Workplace movies: Watch these 10, but skip internships
“The Internship” re-teams Vince Vaughn and Owen Wilson, who were so funny in “Wedding Crashers.”
They play two salesmen who lose their jobs, thanks to advances in technology, but manage to land internships at Google. Which put us in mind of the best workplace movies of all time. Here's our ranking:
10. “The Hudsucker Proxy” (1994): A “minor” Coen brothers' film, a screwball comedy in which Tim Robbins finds himself installed as the president of the Hudsucker manufacturing company. It's a scam Paul Newman's in on, and Jennifer Jason Leigh is a wisecracking reporter sniffing out what's really going on. Not the place where you'd want to work, but a fun movie.
9. “Broadcast News” (1987): Yeah, yeah, the almost-love triangle involving William Hurt, Albert Brooks and Holly Hunter is good, but the workplace elements in James L. Brooks' film are great. Hunter feeding information into Hurt's ear during a broadcast, Brooks and his flop sweat, Hunter and her morning cry, all of it a spot-on depiction of the high-pressure TV news people face. Also: really funny.
8. “Clerks” (1994): Kevin Smith's ultra-low budget first feature (in black and white, no less) follows an eventful day in the lives of Dante and Randal (Brian O'Halloran and Jeff Anderson), clerks in a convenience store and video store, respectively. Funny, sometimes dark, yet, utterly charming.
7. “Apollo 13” (1995): It just so happens that the workplace here is located in space (for much of the film). Ron Howard makes a gripping movie out of astronaut Jim Lovell's book (which is also excellent), about the ill-fated attempt at a moon landing. Tom Hanks brings even more of his straightforward winning persona to the film. You know what happens (or you should), but that doesn't make it any less exciting.
6. “Office Space” (1999): Pretty much the definition of a cult classic. Mike Judge, the guy behind “King of the Hill,” among other credits, wrote and directed this comedy about disgruntled office workers who decide to fight back. Ron Livingston, David Herman and Ajay Naidu are good as the workers, but Gary Cole steals the movie as the clueless boss (or is he?). Perfectly captures the frustrations of the working life. Though, as they say, it beats the alternative.
5. “Glengarry Glenn Ross” (1992): “As you all know, first prize is a Cadillac Eldorado. Anybody want to see second prize? Second prize is a set of steak knives. Third prize is, you're fired.” So says Alec Baldwin in a brilliant, brief scene, raising the stakes for real-estate sales in David Mamet's brutal, profane, outstanding film. The cast includes Al Pacino, Jack Lemmon and Alan Arkin, among many others, and they're all good. But the real star is Mamet's dialogue.
4. “The Social Network” (2010): Mark Zuckerberg invents Facebook. Or does he? Director David Fincher and screenwriter Aaron Sorkin leave room for interpretation. (Sorkin won an Oscar.) Jesse Eisenberg is outstanding as Zuckerberg, capturing the arrogance and brilliance of a man who was always the smartest guy in the room, and didn't care who knew it.
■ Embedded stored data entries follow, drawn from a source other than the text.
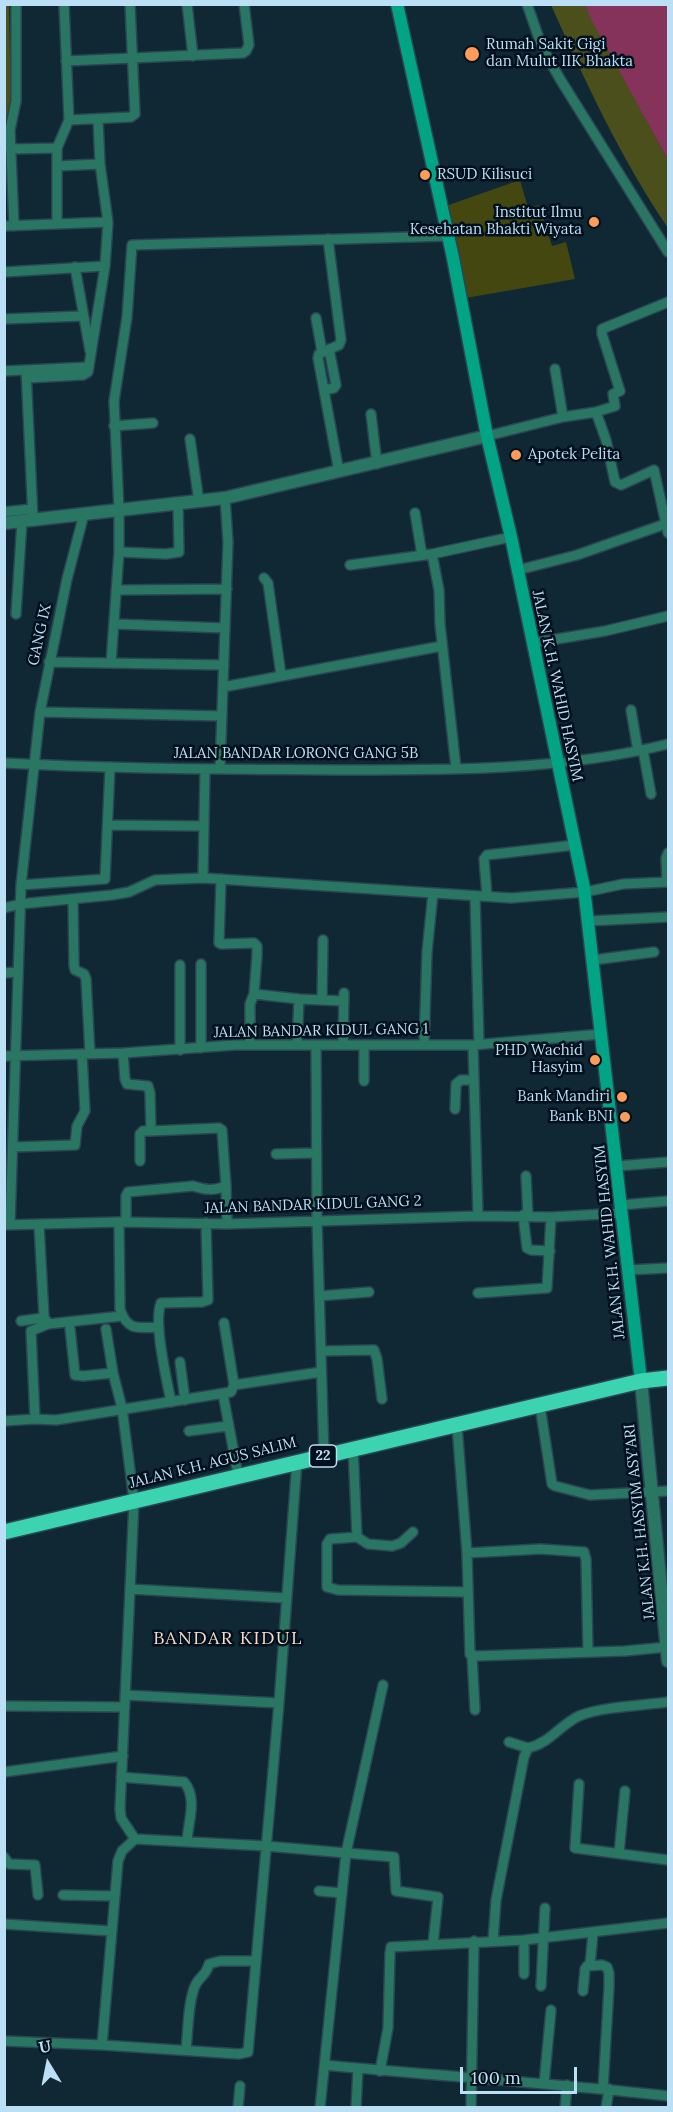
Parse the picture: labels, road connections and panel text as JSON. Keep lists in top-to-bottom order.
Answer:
{
  "streets": {
    "highway": ["22", "JALAN K.H. AGUS SALIM"],
    "main road": ["JALAN K.H. WAHID HASYIM"],
    "street": [
      "GANG IX",
      "JALAN BANDAR LORONG GANG 5B",
      "JALAN BANDAR KIDUL GANG 1",
      "JALAN BANDAR KIDUL GANG 2",
      "JALAN K.H. HASYIM ASY'ARI"
    ]
  },
  "crossings": [
    ["GANG IX", "JALAN BANDAR LORONG GANG 5B"],
    ["GANG IX", "JALAN BANDAR KIDUL GANG 1"],
    ["GANG IX", "JALAN BANDAR KIDUL GANG 2"],
    ["JALAN K.H. WAHID HASYIM", "JALAN BANDAR LORONG GANG 5B"],
    ["JALAN K.H. WAHID HASYIM", "JALAN BANDAR KIDUL GANG 1"],
    ["JALAN K.H. WAHID HASYIM", "JALAN BANDAR KIDUL GANG 2"],
    ["JALAN K.H. WAHID HASYIM", "22"],
    ["JALAN K.H. WAHID HASYIM", "JALAN K.H. AGUS SALIM"],
    ["JALAN K.H. WAHID HASYIM", "JALAN K.H. HASYIM ASY'ARI"],
    ["22", "JALAN K.H. AGUS SALIM"],
    ["22", "JALAN K.H. HASYIM ASY'ARI"],
    ["JALAN K.H. AGUS SALIM", "JALAN K.H. HASYIM ASY'ARI"]
  ],
  "districts": ["BANDAR KIDUL"],
  "places": [
    "Rumah Sakit Gigi dan Mulut IIK Bhakta",
    "RSUD Kilisuci",
    "Institut Ilmu Kesehatan Bhakti Wiyata",
    "Apotek Pelita",
    "PHD Wachid Hasyim",
    "Bank Mandiri",
    "Bank BNI"
  ],
  "scale_bar": "100 m",
  "north": "top"
}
3. “His Girl Friday” (1940): Ace reporter Hildy Johnson (Rosalind Russell) is going to remarry; editor Walter Burns (Cary Grant) is not going to let that happen. Howard Hawks based his film on Ben Hecht's play, and it's terrific. The nonstop, rapid-fire banter is classic. And any movie that puts a newsroom in a good light is worthy. (Well, pretty good light.)
2. “Network” (1976): Sidney Lumet's brilliant film, in which Howard Beale (Peter Finch) is famously mad as hell and not going to take it anymore, serves as both an outstanding drama and a precursor of the worst bits of reality TV that would follow a generation later. The cynicism, the exploitation, the bitter infighting: that's entertainment!
1. “Modern Times” (1936): Charles Chaplin's last silent film (though it had sound effects) finds his Tramp struggling to keep up with technology. It's as timeless now as it was then. (Isn't this, in some form, the basis for “The Internship?”) The Tramp can't keep up with the giant, grinding gears in the movie's most-famous scene, a metaphor if ever there was one. A true classic.
Bill Goodykoontz of The Arizona Republic is the chief film critic for Gannett.